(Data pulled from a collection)
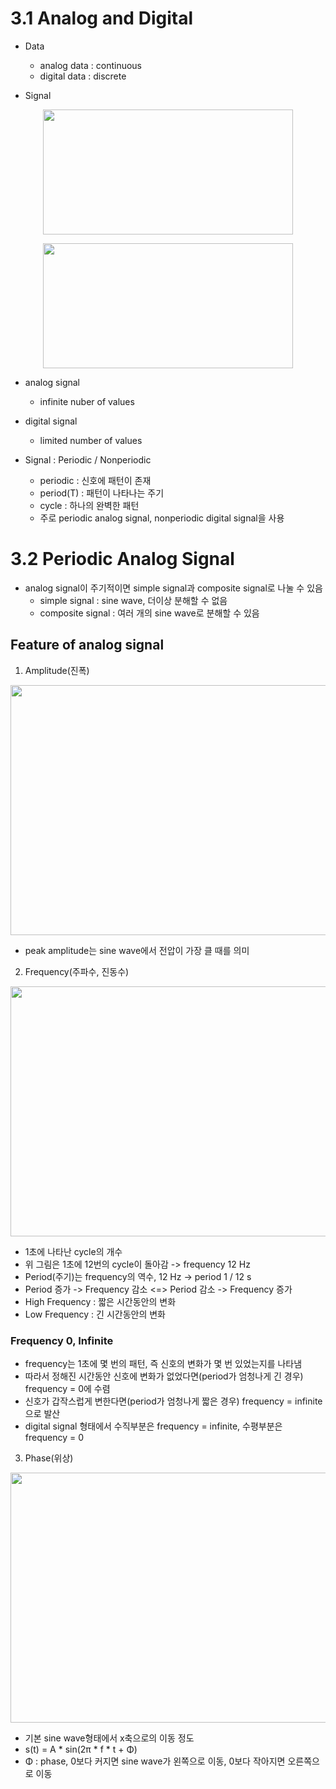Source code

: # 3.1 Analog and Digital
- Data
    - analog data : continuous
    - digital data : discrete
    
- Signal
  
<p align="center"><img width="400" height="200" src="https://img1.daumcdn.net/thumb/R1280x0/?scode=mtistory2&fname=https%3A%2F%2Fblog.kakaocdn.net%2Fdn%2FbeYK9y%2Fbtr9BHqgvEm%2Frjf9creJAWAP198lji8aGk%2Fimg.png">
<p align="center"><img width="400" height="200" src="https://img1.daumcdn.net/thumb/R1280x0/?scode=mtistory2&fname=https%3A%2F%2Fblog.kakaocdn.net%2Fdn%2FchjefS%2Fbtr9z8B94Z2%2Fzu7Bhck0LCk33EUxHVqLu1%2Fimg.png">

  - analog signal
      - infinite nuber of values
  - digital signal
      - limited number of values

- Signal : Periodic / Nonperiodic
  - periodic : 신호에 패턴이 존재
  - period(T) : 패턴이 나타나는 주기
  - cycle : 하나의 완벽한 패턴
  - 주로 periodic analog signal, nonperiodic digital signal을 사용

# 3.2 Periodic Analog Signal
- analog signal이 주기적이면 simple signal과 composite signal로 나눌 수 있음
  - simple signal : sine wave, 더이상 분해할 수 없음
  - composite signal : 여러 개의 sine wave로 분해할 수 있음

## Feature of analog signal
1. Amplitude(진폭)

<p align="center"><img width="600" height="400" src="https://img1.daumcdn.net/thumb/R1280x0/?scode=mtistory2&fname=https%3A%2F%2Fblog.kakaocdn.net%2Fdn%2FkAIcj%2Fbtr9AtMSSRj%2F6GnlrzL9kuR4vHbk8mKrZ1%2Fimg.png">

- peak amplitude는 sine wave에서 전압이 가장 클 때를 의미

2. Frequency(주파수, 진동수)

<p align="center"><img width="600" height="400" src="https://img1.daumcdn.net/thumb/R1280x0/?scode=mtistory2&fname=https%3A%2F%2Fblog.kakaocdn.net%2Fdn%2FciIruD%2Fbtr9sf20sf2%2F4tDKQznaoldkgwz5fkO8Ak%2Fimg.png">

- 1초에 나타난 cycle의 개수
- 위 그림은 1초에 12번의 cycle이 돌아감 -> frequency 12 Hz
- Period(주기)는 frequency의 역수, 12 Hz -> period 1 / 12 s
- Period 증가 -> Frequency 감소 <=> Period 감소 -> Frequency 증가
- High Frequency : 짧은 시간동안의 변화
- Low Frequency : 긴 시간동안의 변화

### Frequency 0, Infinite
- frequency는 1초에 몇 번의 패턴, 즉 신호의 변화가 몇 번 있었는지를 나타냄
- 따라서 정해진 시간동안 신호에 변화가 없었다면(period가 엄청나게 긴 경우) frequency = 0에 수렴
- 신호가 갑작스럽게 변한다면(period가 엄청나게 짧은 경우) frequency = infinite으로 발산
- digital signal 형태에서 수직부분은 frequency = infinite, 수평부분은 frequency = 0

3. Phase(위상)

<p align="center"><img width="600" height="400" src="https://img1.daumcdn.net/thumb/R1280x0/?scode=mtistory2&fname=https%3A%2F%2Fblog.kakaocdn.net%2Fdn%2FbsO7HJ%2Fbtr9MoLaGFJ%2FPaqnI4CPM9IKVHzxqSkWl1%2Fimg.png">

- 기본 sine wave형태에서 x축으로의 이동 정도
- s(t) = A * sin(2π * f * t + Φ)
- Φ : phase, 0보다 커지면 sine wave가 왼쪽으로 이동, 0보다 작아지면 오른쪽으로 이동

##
...
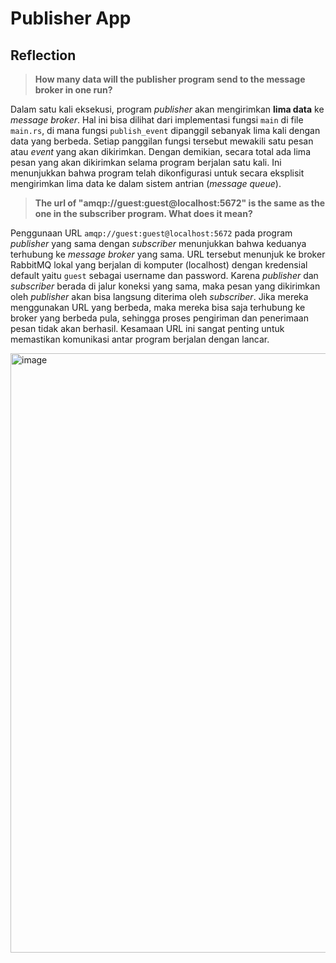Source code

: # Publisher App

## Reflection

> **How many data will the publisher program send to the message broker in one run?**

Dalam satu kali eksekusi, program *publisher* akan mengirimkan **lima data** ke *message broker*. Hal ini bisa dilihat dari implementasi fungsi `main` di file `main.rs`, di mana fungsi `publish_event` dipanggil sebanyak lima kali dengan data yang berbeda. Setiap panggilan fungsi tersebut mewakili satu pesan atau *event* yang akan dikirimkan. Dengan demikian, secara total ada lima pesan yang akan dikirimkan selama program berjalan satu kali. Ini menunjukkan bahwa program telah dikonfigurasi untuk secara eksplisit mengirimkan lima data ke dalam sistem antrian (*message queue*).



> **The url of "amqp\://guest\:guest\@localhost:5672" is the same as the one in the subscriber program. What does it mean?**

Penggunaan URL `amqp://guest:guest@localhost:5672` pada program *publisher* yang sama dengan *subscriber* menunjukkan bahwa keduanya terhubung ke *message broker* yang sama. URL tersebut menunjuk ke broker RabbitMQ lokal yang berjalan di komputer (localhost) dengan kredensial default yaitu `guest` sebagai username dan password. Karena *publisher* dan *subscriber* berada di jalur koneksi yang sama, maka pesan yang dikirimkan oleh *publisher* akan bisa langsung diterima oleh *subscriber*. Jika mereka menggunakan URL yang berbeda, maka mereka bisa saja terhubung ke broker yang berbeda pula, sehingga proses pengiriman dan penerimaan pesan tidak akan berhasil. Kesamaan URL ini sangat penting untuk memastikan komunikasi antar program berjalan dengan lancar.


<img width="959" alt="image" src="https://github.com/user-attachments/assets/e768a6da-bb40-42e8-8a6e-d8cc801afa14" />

▸ TASK REQUIREMENTS:
Gather every line above that contains the string "sine".

▸ EXERCISE RESULT:
  - simple signal : sine wave, 더이상 분해할 수 없음
  - composite signal : 여러 개의 sine wave로 분해할 수 있음
- peak amplitude는 sine wave에서 전압이 가장 클 때를 의미
- 기본 sine wave형태에서 x축으로의 이동 정도
- Φ : phase, 0보다 커지면 sine wave가 왼쪽으로 이동, 0보다 작아지면 오른쪽으로 이동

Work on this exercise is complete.